La commission de décentralisation se dispersa quand elle eut terminé ce qu’elle appelait ses travaux ; que valaient-ils ? Je ne m’en doute pas et n’en saurais rien dire. Les légitimistes, comme le comte de Mortemart[2], les orléanistes, comme Prévost-Paradol, les impérialistes, comme le duc d’Albufera[3], les républicains, comme l’avocat Desmarest[4], les hommes à toutes mains, comme Target[5], Latour-Dumoulin[6], Guillaume Guizot, Genteur[7], Dupont-White[8] et tant d’autres, les indifférents comme moi se saluèrent, après avoir entendu une allocution d’Odilon Barrot, et

  1. Flourens (Léopold-Émile), 1841-1920. Conseiller d’État sous le Second Empire, ministre des Affaires étrangères de 1886 à 1888. Son frère, le révolutionnaire Gustave Flourens (1836-1871), membre de la Commune de 1871, fut tué au cours d’un combat entre Versaillais et fédérés. (N. d.

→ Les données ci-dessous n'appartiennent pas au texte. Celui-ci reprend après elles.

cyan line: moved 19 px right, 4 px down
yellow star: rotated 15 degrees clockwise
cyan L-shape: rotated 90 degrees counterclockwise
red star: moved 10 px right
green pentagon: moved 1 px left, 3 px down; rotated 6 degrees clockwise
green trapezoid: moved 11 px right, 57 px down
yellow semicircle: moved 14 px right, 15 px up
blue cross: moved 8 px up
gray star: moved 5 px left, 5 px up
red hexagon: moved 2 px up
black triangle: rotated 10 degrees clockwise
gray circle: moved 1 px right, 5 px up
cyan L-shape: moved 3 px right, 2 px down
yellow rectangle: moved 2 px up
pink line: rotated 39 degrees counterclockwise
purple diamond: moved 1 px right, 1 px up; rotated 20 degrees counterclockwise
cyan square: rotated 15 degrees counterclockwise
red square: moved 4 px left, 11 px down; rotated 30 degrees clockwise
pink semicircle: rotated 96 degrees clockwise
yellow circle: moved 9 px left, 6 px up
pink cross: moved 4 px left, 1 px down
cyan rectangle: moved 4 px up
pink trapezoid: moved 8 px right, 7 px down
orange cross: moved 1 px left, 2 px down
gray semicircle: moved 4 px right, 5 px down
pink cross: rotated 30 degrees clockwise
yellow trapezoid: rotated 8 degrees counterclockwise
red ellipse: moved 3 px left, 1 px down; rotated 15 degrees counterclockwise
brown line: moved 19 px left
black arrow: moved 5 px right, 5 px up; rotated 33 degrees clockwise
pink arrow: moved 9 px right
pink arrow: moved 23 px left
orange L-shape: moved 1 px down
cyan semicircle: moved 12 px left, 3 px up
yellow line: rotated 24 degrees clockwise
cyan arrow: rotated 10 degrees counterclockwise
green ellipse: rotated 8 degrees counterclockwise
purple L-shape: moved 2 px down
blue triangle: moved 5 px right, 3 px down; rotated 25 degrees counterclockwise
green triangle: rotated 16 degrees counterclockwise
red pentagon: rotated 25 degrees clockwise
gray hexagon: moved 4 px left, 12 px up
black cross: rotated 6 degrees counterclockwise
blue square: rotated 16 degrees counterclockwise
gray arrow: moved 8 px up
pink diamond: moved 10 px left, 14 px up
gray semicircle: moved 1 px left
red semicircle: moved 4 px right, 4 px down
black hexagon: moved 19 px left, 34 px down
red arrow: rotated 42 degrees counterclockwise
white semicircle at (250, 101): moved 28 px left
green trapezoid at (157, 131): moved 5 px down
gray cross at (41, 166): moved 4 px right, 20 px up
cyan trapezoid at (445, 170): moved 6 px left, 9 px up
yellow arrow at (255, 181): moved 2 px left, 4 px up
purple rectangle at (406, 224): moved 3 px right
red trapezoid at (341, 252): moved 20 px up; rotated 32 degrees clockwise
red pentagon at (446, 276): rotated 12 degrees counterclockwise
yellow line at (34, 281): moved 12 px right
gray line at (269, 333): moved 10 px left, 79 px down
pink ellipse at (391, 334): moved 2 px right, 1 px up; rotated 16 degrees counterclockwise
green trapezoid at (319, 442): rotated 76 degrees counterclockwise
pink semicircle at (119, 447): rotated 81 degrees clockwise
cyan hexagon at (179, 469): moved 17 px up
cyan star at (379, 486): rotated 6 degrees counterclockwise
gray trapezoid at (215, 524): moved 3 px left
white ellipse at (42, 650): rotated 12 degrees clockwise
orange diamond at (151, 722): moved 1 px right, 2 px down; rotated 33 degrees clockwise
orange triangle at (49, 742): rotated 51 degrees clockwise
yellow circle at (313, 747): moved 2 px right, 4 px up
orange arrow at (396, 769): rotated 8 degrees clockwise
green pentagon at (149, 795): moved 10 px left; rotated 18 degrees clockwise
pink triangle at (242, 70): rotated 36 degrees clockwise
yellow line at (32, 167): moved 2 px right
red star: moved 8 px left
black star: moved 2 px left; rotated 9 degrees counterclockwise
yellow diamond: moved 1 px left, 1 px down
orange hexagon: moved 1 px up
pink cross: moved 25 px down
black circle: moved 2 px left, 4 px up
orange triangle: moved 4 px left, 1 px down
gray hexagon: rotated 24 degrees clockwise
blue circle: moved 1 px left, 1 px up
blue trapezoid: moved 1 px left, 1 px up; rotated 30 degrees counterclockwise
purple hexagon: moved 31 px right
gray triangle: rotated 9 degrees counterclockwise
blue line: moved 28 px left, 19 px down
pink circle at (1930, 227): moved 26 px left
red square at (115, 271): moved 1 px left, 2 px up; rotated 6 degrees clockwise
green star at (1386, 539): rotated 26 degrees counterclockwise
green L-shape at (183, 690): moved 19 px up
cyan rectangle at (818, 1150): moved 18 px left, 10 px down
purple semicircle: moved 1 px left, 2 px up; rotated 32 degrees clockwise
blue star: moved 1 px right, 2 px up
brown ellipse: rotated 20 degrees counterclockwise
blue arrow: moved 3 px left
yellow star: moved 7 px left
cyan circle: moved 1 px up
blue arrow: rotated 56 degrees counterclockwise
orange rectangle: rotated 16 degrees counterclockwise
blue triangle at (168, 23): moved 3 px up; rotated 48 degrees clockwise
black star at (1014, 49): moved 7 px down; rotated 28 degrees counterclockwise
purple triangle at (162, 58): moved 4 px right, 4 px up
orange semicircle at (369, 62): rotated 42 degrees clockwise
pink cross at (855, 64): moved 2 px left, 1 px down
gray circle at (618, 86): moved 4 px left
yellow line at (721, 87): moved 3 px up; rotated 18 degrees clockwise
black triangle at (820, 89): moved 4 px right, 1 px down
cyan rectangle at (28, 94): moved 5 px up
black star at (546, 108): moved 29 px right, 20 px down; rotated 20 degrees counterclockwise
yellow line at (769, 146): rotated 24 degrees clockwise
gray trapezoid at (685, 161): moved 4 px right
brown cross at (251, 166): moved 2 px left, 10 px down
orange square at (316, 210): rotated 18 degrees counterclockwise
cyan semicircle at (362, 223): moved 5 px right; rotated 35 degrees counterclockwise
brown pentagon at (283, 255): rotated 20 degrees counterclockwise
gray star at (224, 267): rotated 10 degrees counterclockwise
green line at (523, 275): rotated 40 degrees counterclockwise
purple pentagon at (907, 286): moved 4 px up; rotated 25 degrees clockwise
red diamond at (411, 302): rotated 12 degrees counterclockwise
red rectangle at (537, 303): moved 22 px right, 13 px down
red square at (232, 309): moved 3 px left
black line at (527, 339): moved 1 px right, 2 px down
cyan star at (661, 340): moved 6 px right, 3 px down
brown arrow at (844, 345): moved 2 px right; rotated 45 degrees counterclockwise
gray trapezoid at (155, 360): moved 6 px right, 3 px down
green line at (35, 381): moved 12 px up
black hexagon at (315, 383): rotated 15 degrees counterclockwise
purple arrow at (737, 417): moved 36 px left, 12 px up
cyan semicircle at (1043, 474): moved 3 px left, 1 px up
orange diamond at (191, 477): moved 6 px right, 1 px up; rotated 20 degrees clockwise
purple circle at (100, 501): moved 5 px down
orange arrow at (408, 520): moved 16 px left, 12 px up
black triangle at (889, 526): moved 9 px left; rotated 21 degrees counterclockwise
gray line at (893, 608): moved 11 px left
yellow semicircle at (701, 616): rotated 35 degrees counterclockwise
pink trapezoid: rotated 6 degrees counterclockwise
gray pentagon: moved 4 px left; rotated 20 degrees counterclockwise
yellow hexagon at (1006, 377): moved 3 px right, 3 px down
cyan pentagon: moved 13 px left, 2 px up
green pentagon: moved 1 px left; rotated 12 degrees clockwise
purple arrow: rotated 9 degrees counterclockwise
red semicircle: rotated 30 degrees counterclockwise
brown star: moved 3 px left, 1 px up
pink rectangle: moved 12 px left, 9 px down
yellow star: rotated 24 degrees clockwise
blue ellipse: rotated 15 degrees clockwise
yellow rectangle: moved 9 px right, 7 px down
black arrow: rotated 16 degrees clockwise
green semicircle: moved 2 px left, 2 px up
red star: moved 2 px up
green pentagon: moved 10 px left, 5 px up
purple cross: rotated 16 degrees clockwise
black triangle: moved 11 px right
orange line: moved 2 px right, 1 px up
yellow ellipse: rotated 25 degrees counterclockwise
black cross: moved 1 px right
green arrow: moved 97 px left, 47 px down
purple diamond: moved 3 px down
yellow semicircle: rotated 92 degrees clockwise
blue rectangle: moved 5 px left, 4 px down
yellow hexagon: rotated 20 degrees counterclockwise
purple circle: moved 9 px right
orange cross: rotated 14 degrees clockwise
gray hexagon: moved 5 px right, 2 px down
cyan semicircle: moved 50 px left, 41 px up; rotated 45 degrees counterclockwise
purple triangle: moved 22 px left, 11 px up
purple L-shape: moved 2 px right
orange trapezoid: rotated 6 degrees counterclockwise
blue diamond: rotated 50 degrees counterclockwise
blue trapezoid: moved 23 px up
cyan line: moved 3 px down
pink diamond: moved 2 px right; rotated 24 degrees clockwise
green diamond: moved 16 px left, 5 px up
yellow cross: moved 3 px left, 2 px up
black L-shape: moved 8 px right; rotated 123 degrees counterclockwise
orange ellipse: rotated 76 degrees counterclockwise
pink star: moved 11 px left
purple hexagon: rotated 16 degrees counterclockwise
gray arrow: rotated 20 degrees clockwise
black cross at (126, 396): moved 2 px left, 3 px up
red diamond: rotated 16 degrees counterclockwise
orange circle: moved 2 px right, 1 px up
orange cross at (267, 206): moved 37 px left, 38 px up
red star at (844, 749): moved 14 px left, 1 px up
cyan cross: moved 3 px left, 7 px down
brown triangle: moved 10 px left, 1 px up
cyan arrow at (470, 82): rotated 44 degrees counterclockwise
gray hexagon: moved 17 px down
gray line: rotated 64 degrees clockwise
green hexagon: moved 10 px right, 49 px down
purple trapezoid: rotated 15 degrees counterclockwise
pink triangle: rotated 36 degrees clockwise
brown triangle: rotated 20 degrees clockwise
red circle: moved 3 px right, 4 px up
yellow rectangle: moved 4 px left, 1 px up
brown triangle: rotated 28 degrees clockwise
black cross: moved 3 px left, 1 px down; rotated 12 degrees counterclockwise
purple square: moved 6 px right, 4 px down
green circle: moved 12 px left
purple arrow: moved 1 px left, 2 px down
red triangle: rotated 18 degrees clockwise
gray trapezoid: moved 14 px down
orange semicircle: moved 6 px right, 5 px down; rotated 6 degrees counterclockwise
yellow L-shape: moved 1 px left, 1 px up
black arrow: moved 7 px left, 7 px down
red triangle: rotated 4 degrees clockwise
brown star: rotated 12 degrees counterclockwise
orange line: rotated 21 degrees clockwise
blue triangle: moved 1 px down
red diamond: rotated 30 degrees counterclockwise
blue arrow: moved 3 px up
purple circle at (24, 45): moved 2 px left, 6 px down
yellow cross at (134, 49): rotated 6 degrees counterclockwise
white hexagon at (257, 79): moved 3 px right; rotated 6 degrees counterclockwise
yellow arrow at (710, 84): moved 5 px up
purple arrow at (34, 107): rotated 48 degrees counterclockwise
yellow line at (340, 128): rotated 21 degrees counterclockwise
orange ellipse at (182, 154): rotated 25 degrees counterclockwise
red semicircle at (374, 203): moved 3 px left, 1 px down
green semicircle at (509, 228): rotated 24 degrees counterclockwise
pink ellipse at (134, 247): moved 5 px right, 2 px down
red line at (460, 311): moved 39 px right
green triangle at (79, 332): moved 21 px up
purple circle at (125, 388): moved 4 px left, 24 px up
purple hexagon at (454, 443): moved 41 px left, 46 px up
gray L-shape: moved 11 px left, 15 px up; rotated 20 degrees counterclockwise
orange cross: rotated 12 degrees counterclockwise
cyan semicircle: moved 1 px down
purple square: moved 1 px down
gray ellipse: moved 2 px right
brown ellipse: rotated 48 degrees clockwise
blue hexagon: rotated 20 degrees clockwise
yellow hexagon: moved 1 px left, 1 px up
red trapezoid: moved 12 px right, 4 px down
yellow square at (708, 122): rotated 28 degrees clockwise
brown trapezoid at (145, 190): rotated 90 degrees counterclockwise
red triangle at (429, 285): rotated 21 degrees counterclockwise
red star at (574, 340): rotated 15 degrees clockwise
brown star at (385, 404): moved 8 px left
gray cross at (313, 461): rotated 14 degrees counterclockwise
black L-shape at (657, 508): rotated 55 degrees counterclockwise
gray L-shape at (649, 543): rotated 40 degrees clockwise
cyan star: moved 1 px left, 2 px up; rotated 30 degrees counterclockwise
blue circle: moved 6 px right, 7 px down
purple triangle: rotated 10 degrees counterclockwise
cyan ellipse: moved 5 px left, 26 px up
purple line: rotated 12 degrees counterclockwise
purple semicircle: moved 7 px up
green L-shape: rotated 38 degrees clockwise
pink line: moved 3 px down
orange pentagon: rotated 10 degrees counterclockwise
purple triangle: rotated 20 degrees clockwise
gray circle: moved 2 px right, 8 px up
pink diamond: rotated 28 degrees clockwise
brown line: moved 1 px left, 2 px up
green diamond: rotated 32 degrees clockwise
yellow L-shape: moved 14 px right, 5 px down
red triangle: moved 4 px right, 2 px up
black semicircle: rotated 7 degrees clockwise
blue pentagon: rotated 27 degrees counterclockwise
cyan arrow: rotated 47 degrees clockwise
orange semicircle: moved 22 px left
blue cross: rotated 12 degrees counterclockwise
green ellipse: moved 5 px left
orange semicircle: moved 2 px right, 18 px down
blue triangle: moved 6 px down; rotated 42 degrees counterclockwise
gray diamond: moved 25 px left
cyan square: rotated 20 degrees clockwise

É.)
  2. Mortemart (Anne-Victorien, comte de), 1806-1885. Député à l’Assemblée législative de 1849 et au Corps législatif (1852-1856). (N. d. É.)
  3. Albufera (Louis-Napoléon Suchet, duc d’), 1813-1877. Fils du maréchal Suchet. Député de 1852 à 1856. (N. d. É.)
  4. Desmarest (Eugène), 1815-1872. Avocat, membre de l’opposition libérale, député à l’Assemblée nationale de 1871. (N. d. É.)
  5. Target (Paul-Léon), 1821-1872. Journaliste d’opposition, membre de l’Assemblée nationale de 1871. (N. d. É.)
  6. Latour-Dumoulin (Pierre), 1823-1886. Homme politique et publiciste, directeur général de l’imprimerie, de la librairie et de la presse sous l’Empire, député de 1853 à 1870. (N. d. É.)
  7. Genteur (Simon), 1815-1882. Avocat et administrateur, préfet de l’Allier en 1856, secrétaire général de Victor Duruy en 1863. (N. d. É.)
  8. Dupont-White (Charles), 1807-1878. Économiste. (N. d. É.)